Repeat, exactly as written, all of the entries, but not their pictures.
Study material section start
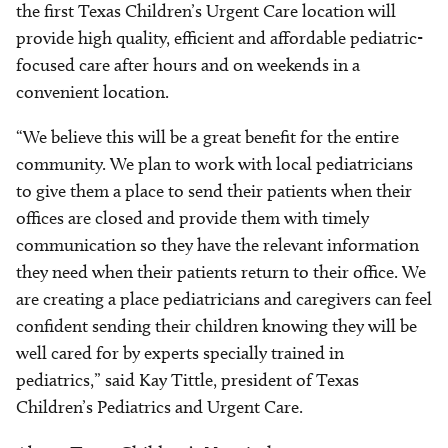
the first Texas Children’s Urgent Care location will
provide high quality, efficient and affordable pediatric-
focused care after hours and on weekends in a
convenient location.
“We believe this will be a great benefit for the entire
community. We plan to work with local pediatricians
to give them a place to send their patients when their
offices are closed and provide them with timely
communication so they have the relevant information
they need when their patients return to their office. We
are creating a place pediatricians and caregivers can feel
confident sending their children knowing they will be
well cared for by experts specially trained in
pediatrics,” said Kay Tittle, president of Texas
Children’s Pediatrics and Urgent Care.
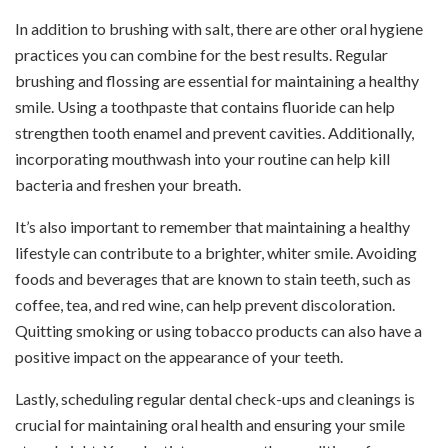
In addition to brushing with salt, there are other oral hygiene
practices you can combine for the best results. Regular
brushing and flossing are essential for maintaining a healthy
smile. Using a toothpaste that contains fluoride can help
strengthen tooth enamel and prevent cavities. Additionally,
incorporating mouthwash into your routine can help kill
bacteria and freshen your breath.
It’s also important to remember that maintaining a healthy
lifestyle can contribute to a brighter, whiter smile. Avoiding
foods and beverages that are known to stain teeth, such as
coffee, tea, and red wine, can help prevent discoloration.
Quitting smoking or using tobacco products can also have a
positive impact on the appearance of your teeth.
Lastly, scheduling regular dental check-ups and cleanings is
crucial for maintaining oral health and ensuring your smile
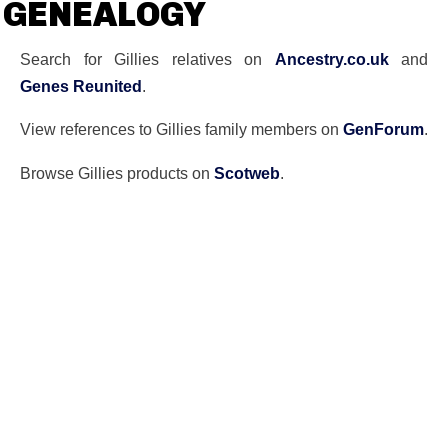
GENEALOGY
Search for Gillies relatives on
Ancestry.co.uk
and
Genes Reunited
.
View references to Gillies family members on
GenForum
.
Browse Gillies products on
Scotweb
.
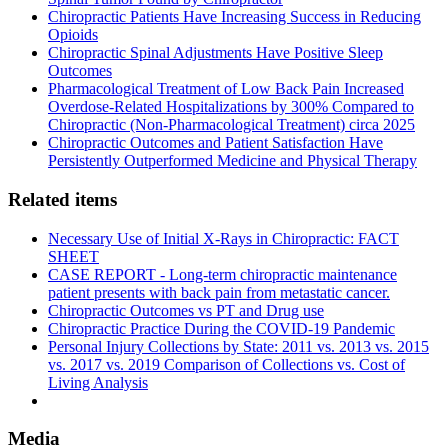
Chiropractic Patients Have Increasing Success in Reducing
Opioids
Chiropractic Spinal Adjustments Have Positive Sleep
Outcomes
Pharmacological Treatment of Low Back Pain Increased
Overdose-Related Hospitalizations by 300% Compared to
Chiropractic (Non-Pharmacological Treatment) circa 2025
Chiropractic Outcomes and Patient Satisfaction Have
Persistently Outperformed Medicine and Physical Therapy
Related items
Necessary Use of Initial X-Rays in Chiropractic: FACT
SHEET
CASE REPORT - Long-term chiropractic maintenance
patient presents with back pain from metastatic cancer.
Chiropractic Outcomes vs PT and Drug use
Chiropractic Practice During the COVID-19 Pandemic
Personal Injury Collections by State: 2011 vs. 2013 vs. 2015
vs. 2017 vs. 2019 Comparison of Collections vs. Cost of
Living Analysis
Media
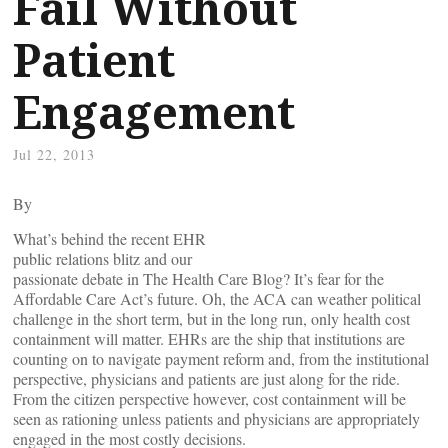
Fail Without
Patient
Engagement
Jul 22, 2013
By
What’s behind the recent EHR
public relations blitz and our
passionate debate in The Health Care Blog? It’s fear for the
Affordable Care Act’s future. Oh, the ACA can weather political
challenge in the short term, but in the long run, only health cost
containment will matter. EHRs are the ship that institutions are
counting on to navigate payment reform and, from the institutional
perspective, physicians and patients are just along for the ride.
From the citizen perspective however, cost containment will be
seen as rationing unless patients and physicians are appropriately
engaged in the most costly decisions.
Study material section end
> [Response below]
the first Texas Children’s Urgent Care location will
provide high quality, efficient and affordable pediatric-
focused care after hours and on weekends in a
convenient location.
“We believe this will be a great benefit for the entire
community. We plan to work with local pediatricians
to give them a place to send their patients when their
offices are closed and provide them with timely
communication so they have the relevant information
they need when their patients return to their office. We
are creating a place pediatricians and caregivers can feel
confident sending their children knowing they will be
well cared for by experts specially trained in
pediatrics,” said Kay Tittle, president of Texas
Children’s Pediatrics and Urgent Care.
In addition to brushing with salt, there are other oral hygiene
practices you can combine for the best results. Regular
brushing and flossing are essential for maintaining a healthy
smile. Using a toothpaste that contains fluoride can help
strengthen tooth enamel and prevent cavities. Additionally,
incorporating mouthwash into your routine can help kill
bacteria and freshen your breath.
It’s also important to remember that maintaining a healthy
lifestyle can contribute to a brighter, whiter smile. Avoiding
foods and beverages that are known to stain teeth, such as
coffee, tea, and red wine, can help prevent discoloration.
Quitting smoking or using tobacco products can also have a
positive impact on the appearance of your teeth.
Lastly, scheduling regular dental check-ups and cleanings is
crucial for maintaining oral health and ensuring your smile
GENEALOGY
Search for Gillies relatives on
Ancestry.co.uk
and
Genes Reunited
.
View references to Gillies family members on
GenForum
.
Browse Gillies products on
Scotweb
.
Chiropractic Patients Have Increasing Success in Reducing
Opioids
Chiropractic Spinal Adjustments Have Positive Sleep
Outcomes
Pharmacological Treatment of Low Back Pain Increased
Overdose-Related Hospitalizations by 300% Compared to
Chiropractic (Non-Pharmacological Treatment) circa 2025
Chiropractic Outcomes and Patient Satisfaction Have
Persistently Outperformed Medicine and Physical Therapy
Related items
Necessary Use of Initial X-Rays in Chiropractic: FACT
SHEET
CASE REPORT - Long-term chiropractic maintenance
patient presents with back pain from metastatic cancer.
Chiropractic Outcomes vs PT and Drug use
Chiropractic Practice During the COVID-19 Pandemic
Personal Injury Collections by State: 2011 vs. 2013 vs. 2015
vs. 2017 vs. 2019 Comparison of Collections vs. Cost of
Living Analysis
Media
Fail Without
Patient
Engagement
Jul 22, 2013
By
What’s behind the recent EHR
public relations blitz and our
passionate debate in The Health Care Blog? It’s fear for the
Affordable Care Act’s future. Oh, the ACA can weather political
challenge in the short term, but in the long run, only health cost
containment will matter. EHRs are the ship that institutions are
counting on to navigate payment reform and, from the institutional
perspective, physicians and patients are just along for the ride.
From the citizen perspective however, cost containment will be
seen as rationing unless patients and physicians are appropriately
engaged in the most costly decisions.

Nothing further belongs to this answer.